Over at the ArtScience Museum, the exhibition is curated around the concept of the "enso" or circle drawn in a single brush-stroke as a meditative exercise by Zen Buddhists.

The museum hosts Lebanon-born Mona Hatoum's + and - (1994 to 2004), a sculpture inspired by Japanese Zen gardens. Circular layers of aluminium sand are created and destroyed by the sweeping action of a motor-driven scraper.

The museum also hosts Ring Of Stones (1982), a circle of stones 10m in diameter, tracing a walk taken by English land artist and sculptor Richard Long. Land art was a movement of the 1960s and 1970s in which artists, critical of the gallery-based industry, created work that could not be shown in such spaces.

"Sound and silence" also play a major role in the exhibition, says Ms Honor Harger, executive director of ArtScience Museum. The museum hosts a soundroom playing the works of 40 Minimalist composers, including influential Americans Steve Reich and Terry Riley, plus their precursor John Cage, who emphasised silence as an essential part of composition.

Near the sound room is a new work by Singaporean artist Jeremy Sharma, a roughly 34-minute audio installation in which male and female voices describe colour. In his "non-visual" approach to colour, Sharma, 41, is carrying out Minimalism's tradition of distilling art to its essentials. "Minimalism is just showing less but telling more," he says.

Similar playfulness is displayed at the National Gallery's ground-floor cafe Gallery & Co. For this exhibition, it has been transformed into British artist Martin Creed's Work No. 1343, the first Asian edition of his well-known restaurant project in which no single item is the same, from utensils to crockery to furniture.

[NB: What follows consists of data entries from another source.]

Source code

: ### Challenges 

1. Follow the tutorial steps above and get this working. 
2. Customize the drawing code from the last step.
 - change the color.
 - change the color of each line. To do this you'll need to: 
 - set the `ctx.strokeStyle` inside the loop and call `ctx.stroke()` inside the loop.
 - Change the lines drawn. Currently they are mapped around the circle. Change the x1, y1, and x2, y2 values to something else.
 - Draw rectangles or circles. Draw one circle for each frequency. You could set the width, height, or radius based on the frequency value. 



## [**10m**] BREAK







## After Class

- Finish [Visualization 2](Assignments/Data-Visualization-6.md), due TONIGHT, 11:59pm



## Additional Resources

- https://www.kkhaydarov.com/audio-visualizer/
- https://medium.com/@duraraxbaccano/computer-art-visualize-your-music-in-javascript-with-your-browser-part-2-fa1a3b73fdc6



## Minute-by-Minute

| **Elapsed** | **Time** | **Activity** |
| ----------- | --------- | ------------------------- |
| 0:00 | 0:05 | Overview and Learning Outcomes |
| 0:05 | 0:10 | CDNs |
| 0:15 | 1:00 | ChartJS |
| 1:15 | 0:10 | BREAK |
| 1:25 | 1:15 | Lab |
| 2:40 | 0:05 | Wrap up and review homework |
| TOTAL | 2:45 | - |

More than 1,000 items, including furniture, plates, cups, spoons and forks, were replaced by unique items over six hours on the night of Nov 12. These items were lent or given by 50 donors, including artists and second-hand shops.

The work plays with Minimalist ideas about repetition by having multiple unique items and also draws from the movement's focus on the viewer experience.

"The artist is known for these very ironic, playful gestures," says gallery curator Silke Schmickl, who liaised with Creed to set up the work here.

"In keeping with ideas of Minimalism, he looks at how art transforms everyday spaces into new experiences, immersive experiences where the viewer completes the artwork."